Coincidência ou não, é a mesma temática do filme Robô selvagem, que concorreu à categoria de melhor animação do Oscar. Curti. Mas não amei como Flow. No filme à la Disney – na verdade é da Dreamworks –, não há muito espaço para sutilezas ou interpretações. Também não há humanos, mas robôs e animais bem falantes, que não deixam nada sem muita explicação.

Ali também estamos em um mundo pós-apocalíptico, evidenciado na cena em que os gansos, em sua viagem de migração para locais mais quentes, sobrevoam a ponte Golden Gate, na Califórnia, totalmente submersa. E, assim como em Flow, os animais que ficaram no norte precisam se ajudar para sobreviver a um inverno anormalmente rigoroso (sim, essa também é uma consequência das mudanças climáticas).

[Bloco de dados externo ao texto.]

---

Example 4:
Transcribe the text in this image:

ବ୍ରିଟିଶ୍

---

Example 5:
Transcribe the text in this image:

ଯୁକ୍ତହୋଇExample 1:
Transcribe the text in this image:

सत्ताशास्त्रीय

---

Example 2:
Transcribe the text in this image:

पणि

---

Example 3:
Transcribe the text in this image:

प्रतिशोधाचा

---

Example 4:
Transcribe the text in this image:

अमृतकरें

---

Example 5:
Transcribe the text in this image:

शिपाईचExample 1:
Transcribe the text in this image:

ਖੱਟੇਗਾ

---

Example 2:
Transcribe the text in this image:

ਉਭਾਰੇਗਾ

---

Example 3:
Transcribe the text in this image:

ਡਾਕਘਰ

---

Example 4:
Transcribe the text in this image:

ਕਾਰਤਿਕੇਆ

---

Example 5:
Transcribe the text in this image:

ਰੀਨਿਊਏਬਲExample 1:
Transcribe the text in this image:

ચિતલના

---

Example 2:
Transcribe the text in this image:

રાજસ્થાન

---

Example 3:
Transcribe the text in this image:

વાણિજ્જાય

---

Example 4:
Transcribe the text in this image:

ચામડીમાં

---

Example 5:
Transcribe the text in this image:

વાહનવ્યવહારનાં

Uma crítica do site americano mashable.com definiu que os dois filmes são “silenciosamente revolucionários sobre mudanças climáticas”. Mesmo não sendo a mensagem expressa das histórias, o problema está apresentado nelas como “parte inextricável de seus cenários – assim como se tornou uma parte inextricável de nossa própria experiência na vida real”. Concordo.

Em entrevista ao site, Zilbalodis fala sobre as pistas que deixou ao longo do filme de que os humanos em algum momento não só estiveram por ali como sabiam que o nível da água iria subir. O primeiro sinal é um barco que aparece preso nos galhos de uma árvore logo nos minutos iniciais, quando o gatinho está perambulando pela mata. 

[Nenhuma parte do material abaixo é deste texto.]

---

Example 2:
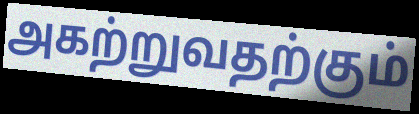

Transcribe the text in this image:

அகற்றுவதற்கும்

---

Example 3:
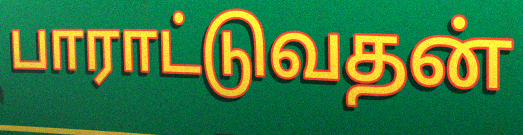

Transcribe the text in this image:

பாராட்டுவதன்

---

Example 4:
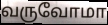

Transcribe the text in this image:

வருவோமா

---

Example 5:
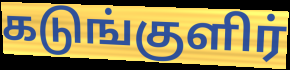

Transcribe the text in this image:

கடுங்குளிர்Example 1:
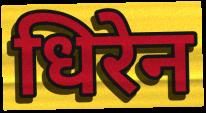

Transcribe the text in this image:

धिरेन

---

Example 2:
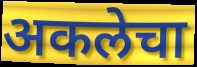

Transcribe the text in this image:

अकलेचा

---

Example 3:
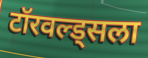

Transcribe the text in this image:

टॉरवल्ड्सला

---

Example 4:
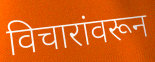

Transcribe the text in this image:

विचारांवरून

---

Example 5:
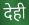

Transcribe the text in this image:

देही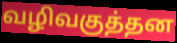
வழிவகுத்தன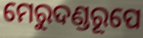
ମେରୁଦଣ୍ଡରୂପେ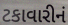
ટકાવારીનંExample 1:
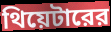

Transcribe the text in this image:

থিয়েটারের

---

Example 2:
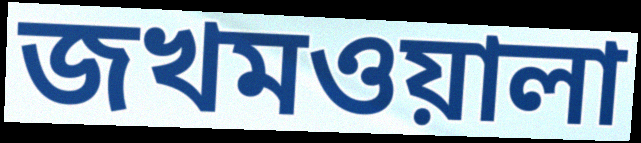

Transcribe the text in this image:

জখমওয়ালা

A água já subiu até ali em algum momento antes. O mundo já sofreu com aquilo, talvez tenha sido o que levou ao desaparecimento dos humanos. Eles tentaram se preparar, mas não foi o suficiente? Teriam fugido e deixado animais para trás? Esse é o novo normal?

Para a mensagem que o filme tenta passar, isso, na verdade, pouco importa. “Acho que nos importamos mais com um gato nessa situação do que com uma pessoa”, disse Zilbalodis ao Mashable. “Para o bem ou para o mal, nos importamos mais com animais no cinema.”

Chris Sanders, diretor de Robô selvagem, tem uma opinião parecida. “Quando esses eventos acontecem com animais, é pungente, porque eles não tiveram nada a ver com isso”, complementou. 

Impossível não pensar, imediatamente, no cavalo caramelo que ficou dias sobre um telhado na cidade de Canoas (RS), em meio às enchentes que atingiram o estado em maio do ano passado. Assim como nos milhares de gatos e cachorros que ficaram para trás quando a água destruiu suas casas e levou embora seus donos.

É um problema que nós, humanos, causamos, e estamos impondo as consequências a todas as outras espécies com as quais dividimos este planeta – assim como às novas gerações. Daí a força dos filmes, especialmente de Flow.

É pós-apocalíptico, mas não é uma tragédia. Sua beleza é mostrar que o mundo pode continuar existindo. Talvez sem nós. Ou com outro tipo de experiência da nossa parte. Em que caiba cooperação e tolerância entre povos e espécies. Em uma configuração em que a natureza tenha espaço para se readaptar.